The prevalence of nonalcoholic fatty liver disease (NAFLD) is significantly rising worldwide. Type-2 diabetes (T2D) is a major risk factor for NAFLD progression.

AIM

To assess the association of commonly used medications to advanced fibrosis (AF) in patients with biopsy-proven NAFLD and T2D.

METHODS

We used the International Classification of Disease 9^th Revision Clinical Modification coding system to identify patients with T2D and included patients who underwent liver biopsy for suspected NAFLD between January 1, 2000 to December 31, 2015. We compared demographics, clinical characteristics, and differences in pattern of medication use in patients who had biopsy-proven AF to those without it. A univariate and multivariate analysis was performed to assess the association of different classes of medication with the presence of AF.

RESULTS

A total of 1183 patients were included in the final analysis, out of which 32% (n = 381) had AF on liver biopsy. Mean age of entire cohort was 52 years and majority were females (65%) and Caucasians (85%). Among patients with AF, 51% were on oral hypoglycemics, 30% were on insulin, 66% were on antihypertensives and 27% were on lipid lowering agents for the median duration of 19 mo, 10 mo, 26 mo, and 24 mo respectively. Medications associated with decreased risk of AF included metformin, liraglutide, lisinopril, hydrochlorothiazide, atorvastatin and simvastatin while the use of furosemide and spironolactone were associated with higher prevalence of AF.

CONCLUSION

In our cohort of T2D with biopsy proven NAFLD, the patients who were receiving metformin, liraglutide, lisinopril, hydrochlorothiazide, atorvastatin and simvastatin were less likely to have AF on biopsy, while patients who were receiving furosemide and spironolactone had a higher likelihood of having AF when they underwent liver biopsy. Future studies are needed to confirm these findings and to establish measures for prevention of NAFLD progression in patients with T2D.
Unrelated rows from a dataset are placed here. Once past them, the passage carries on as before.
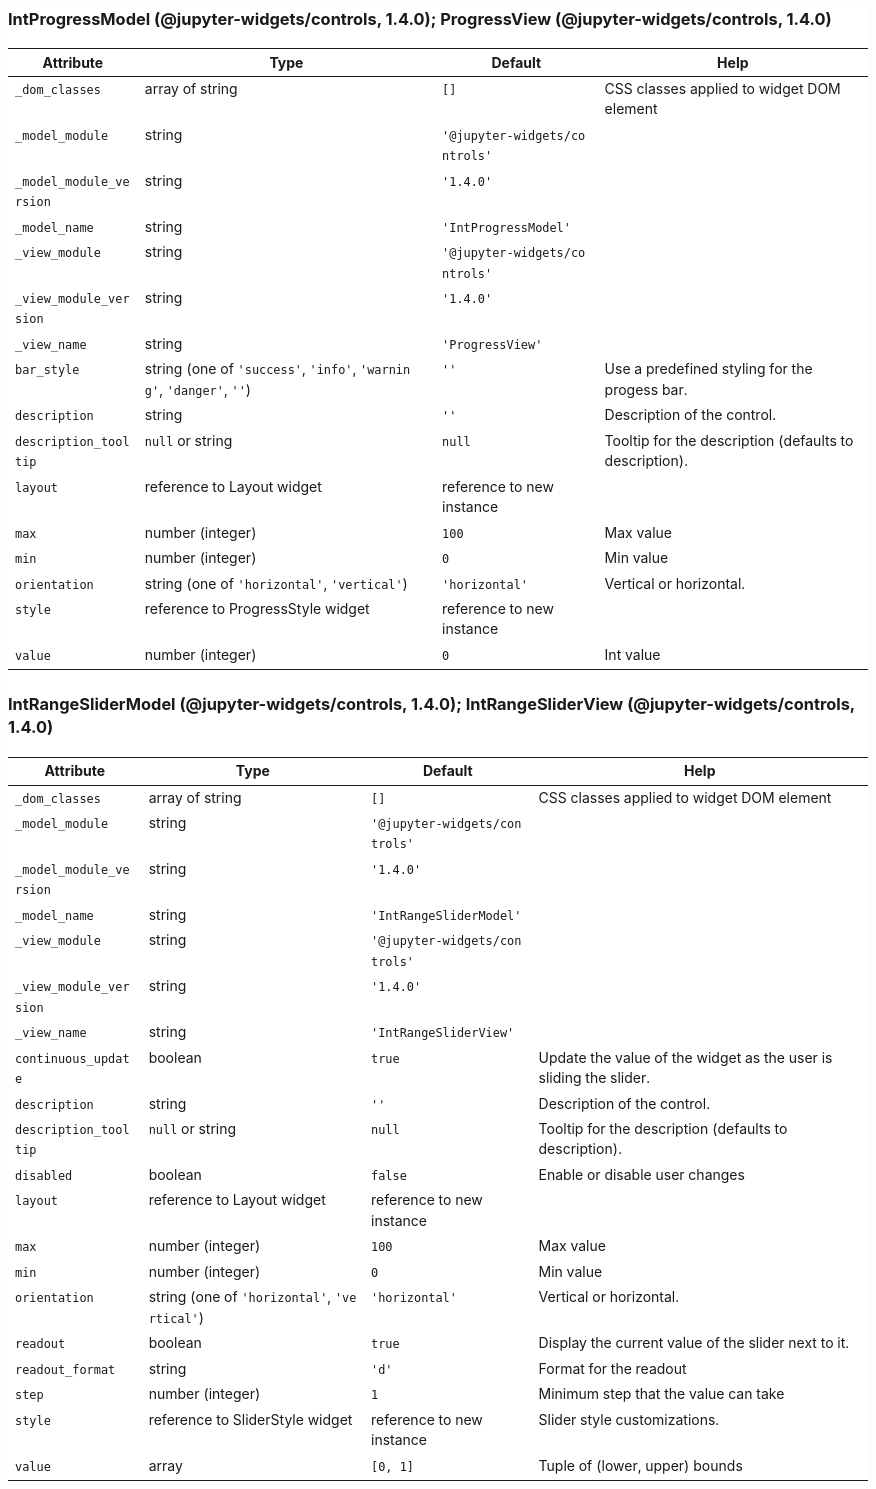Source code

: ### IntProgressModel (@jupyter-widgets/controls, 1.4.0); ProgressView (@jupyter-widgets/controls, 1.4.0)

Attribute        | Type             | Default          | Help
-----------------|------------------|------------------|----
`_dom_classes`   | array of string  | `[]`             | CSS classes applied to widget DOM element
`_model_module`  | string           | `'@jupyter-widgets/controls'` | 
`_model_module_version` | string           | `'1.4.0'`        | 
`_model_name`    | string           | `'IntProgressModel'` | 
`_view_module`   | string           | `'@jupyter-widgets/controls'` | 
`_view_module_version` | string           | `'1.4.0'`        | 
`_view_name`     | string           | `'ProgressView'` | 
`bar_style`      | string (one of `'success'`, `'info'`, `'warning'`, `'danger'`, `''`) | `''`             | Use a predefined styling for the progess bar.
`description`    | string           | `''`             | Description of the control.
`description_tooltip` | `null` or string | `null`           | Tooltip for the description (defaults to description).
`layout`         | reference to Layout widget | reference to new instance | 
`max`            | number (integer) | `100`            | Max value
`min`            | number (integer) | `0`              | Min value
`orientation`    | string (one of `'horizontal'`, `'vertical'`) | `'horizontal'`   | Vertical or horizontal.
`style`          | reference to ProgressStyle widget | reference to new instance | 
`value`          | number (integer) | `0`              | Int value

### IntRangeSliderModel (@jupyter-widgets/controls, 1.4.0); IntRangeSliderView (@jupyter-widgets/controls, 1.4.0)

Attribute        | Type             | Default          | Help
-----------------|------------------|------------------|----
`_dom_classes`   | array of string  | `[]`             | CSS classes applied to widget DOM element
`_model_module`  | string           | `'@jupyter-widgets/controls'` | 
`_model_module_version` | string           | `'1.4.0'`        | 
`_model_name`    | string           | `'IntRangeSliderModel'` | 
`_view_module`   | string           | `'@jupyter-widgets/controls'` | 
`_view_module_version` | string           | `'1.4.0'`        | 
`_view_name`     | string           | `'IntRangeSliderView'` | 
`continuous_update` | boolean          | `true`           | Update the value of the widget as the user is sliding the slider.
`description`    | string           | `''`             | Description of the control.
`description_tooltip` | `null` or string | `null`           | Tooltip for the description (defaults to description).
`disabled`       | boolean          | `false`          | Enable or disable user changes
`layout`         | reference to Layout widget | reference to new instance | 
`max`            | number (integer) | `100`            | Max value
`min`            | number (integer) | `0`              | Min value
`orientation`    | string (one of `'horizontal'`, `'vertical'`) | `'horizontal'`   | Vertical or horizontal.
`readout`        | boolean          | `true`           | Display the current value of the slider next to it.
`readout_format` | string           | `'d'`            | Format for the readout
`step`           | number (integer) | `1`              | Minimum step that the value can take
`style`          | reference to SliderStyle widget | reference to new instance | Slider style customizations.
`value`          | array            | `[0, 1]`         | Tuple of (lower, upper) bounds
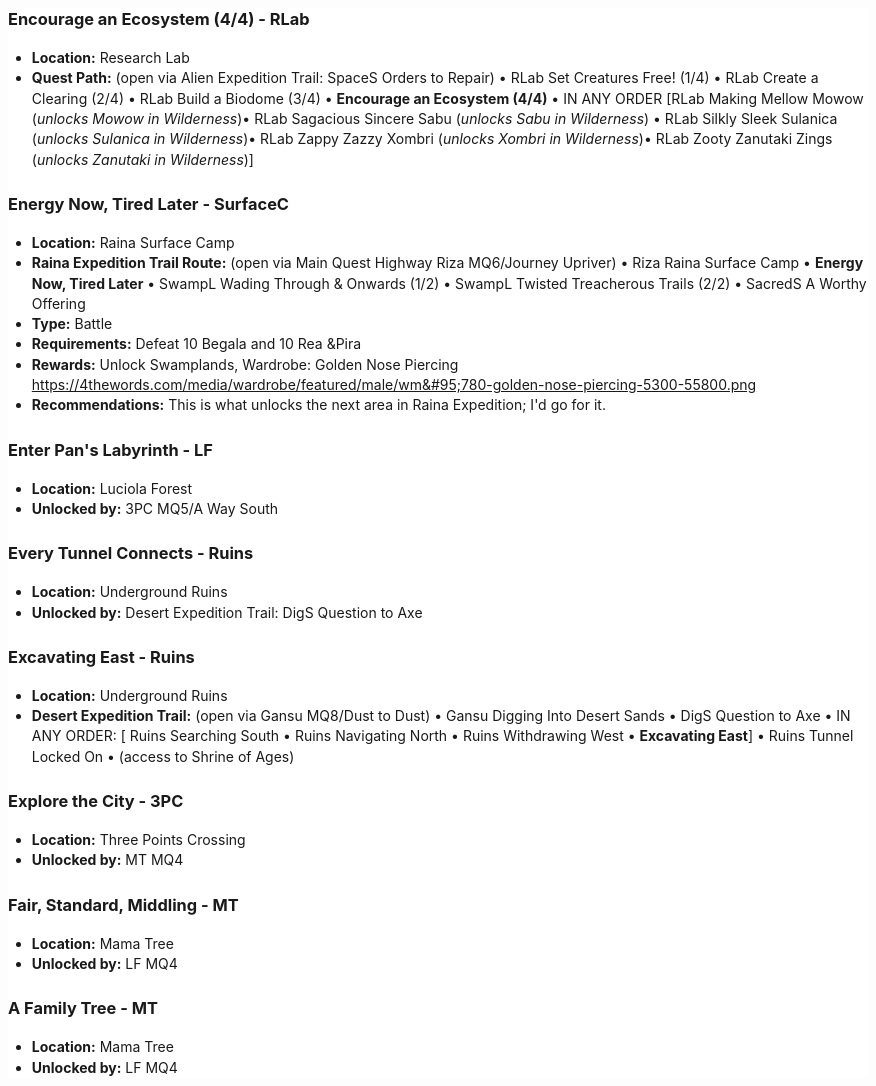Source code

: ### Encourage an Ecosystem (4/4) - RLab

- **Location:** Research Lab
- **Quest Path:** (open via Alien Expedition Trail: SpaceS Orders to Repair) • RLab Set Creatures Free! (1/4) • RLab Create a Clearing (2/4) • RLab Build a Biodome (3/4) • **Encourage an Ecosystem (4/4)** • IN ANY ORDER  [RLab Making Mellow Mowow  (*unlocks Mowow in Wilderness*)• RLab Sagacious Sincere Sabu (*unlocks Sabu in Wilderness*) • RLab Silkly Sleek Sulanica (*unlocks Sulanica in Wilderness*)• RLab Zappy Zazzy Xombri (*unlocks Xombri in Wilderness*)• RLab Zooty Zanutaki Zings (*unlocks Zanutaki in Wilderness*)]

### Energy Now, Tired Later - SurfaceC

- **Location:** Raina Surface Camp
- **Raina Expedition Trail Route:** (open via Main Quest Highway Riza MQ6/Journey Upriver) • Riza Raina Surface Camp • **Energy Now, Tired Later** • SwampL Wading Through & Onwards (1/2) • SwampL Twisted Treacherous Trails (2/2) • SacredS A Worthy Offering
- **Type:** Battle
- **Requirements:** Defeat 10 Begala and 10 Rea &Pira
- **Rewards:** Unlock Swamplands, Wardrobe: Golden Nose Piercing https://4thewords.com/media/wardrobe/featured/male/wm&#95;780-golden-nose-piercing-5300-55800.png
- **Recommendations:** This is what unlocks the next area in Raina Expedition; I'd go for it.

### Enter Pan's Labyrinth - LF

- **Location:** Luciola Forest
- **Unlocked by:** 3PC MQ5/A Way South

### Every Tunnel Connects - Ruins

- **Location:** Underground Ruins
- **Unlocked by:** Desert Expedition Trail: DigS Question to Axe

### Excavating East - Ruins

- **Location:** Underground Ruins
- **Desert Expedition Trail:** (open via Gansu MQ8/Dust to Dust) • Gansu Digging Into Desert Sands • DigS Question to Axe • IN ANY ORDER: [ Ruins Searching South • Ruins Navigating North • Ruins Withdrawing West • **Excavating East**] • Ruins Tunnel Locked On • (access to Shrine of Ages)

### Explore the City - 3PC

- **Location:** Three Points Crossing
- **Unlocked by:** MT MQ4

### Fair, Standard, Middling - MT

- **Location:** Mama Tree
- **Unlocked by:** LF MQ4

### A Family Tree - MT

- **Location:** Mama Tree
- **Unlocked by:** LF MQ4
Keywords: Diabetes medications; Anti-lipid medications; Antihypertensive medication; Fatty liver; Advanced fibrosis

Core tip: Prevalence of non-alcoholic fatty liver disease is increasing worldwide. Certain medications such as HMG-CoA reductase inhibitors (statins) and Angiotensin converting enzyme inhibitors have been shown to be associated with reduction in advanced fibrosis in patients with viral hepatitis. Patients with T2D are at a higher risk of developing advanced fibrosis. Given that these patients require lifelong medications to treat type 2 diabetes, we sought to analyze their association with biopsy proven liver fibrosis. We hope that our findings will help researchers in the future explore and design prospective studies to further enhance our understanding of this association.